[[ INPUT MATERIAL, beginning ]]

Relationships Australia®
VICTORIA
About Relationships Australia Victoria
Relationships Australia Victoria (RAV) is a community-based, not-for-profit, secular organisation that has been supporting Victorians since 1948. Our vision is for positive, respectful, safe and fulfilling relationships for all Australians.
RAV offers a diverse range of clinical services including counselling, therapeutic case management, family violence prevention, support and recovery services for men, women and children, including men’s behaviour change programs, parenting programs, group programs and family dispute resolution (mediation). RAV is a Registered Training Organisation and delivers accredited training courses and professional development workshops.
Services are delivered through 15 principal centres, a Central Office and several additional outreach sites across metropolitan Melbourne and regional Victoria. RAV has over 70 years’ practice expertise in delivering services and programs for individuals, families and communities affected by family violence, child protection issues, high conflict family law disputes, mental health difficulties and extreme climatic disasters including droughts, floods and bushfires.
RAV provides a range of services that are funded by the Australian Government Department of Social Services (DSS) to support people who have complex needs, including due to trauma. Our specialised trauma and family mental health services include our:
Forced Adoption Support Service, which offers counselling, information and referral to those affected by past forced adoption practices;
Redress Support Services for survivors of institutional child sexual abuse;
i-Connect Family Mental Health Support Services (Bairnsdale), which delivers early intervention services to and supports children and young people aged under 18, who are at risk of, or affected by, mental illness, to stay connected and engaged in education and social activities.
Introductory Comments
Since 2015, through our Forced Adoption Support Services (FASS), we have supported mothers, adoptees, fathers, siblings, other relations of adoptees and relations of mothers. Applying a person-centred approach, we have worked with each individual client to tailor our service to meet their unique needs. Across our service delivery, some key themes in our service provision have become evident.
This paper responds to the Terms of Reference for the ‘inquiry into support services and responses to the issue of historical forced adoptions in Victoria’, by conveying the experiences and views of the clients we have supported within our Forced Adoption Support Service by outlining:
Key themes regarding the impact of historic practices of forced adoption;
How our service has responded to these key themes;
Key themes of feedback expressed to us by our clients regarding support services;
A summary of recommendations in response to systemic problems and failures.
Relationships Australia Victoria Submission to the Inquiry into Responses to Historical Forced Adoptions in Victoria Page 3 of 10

[[ INPUT MATERIAL, end ]]

For every line of the records with the string "supported", add one to a tally; give the final tally alone.

2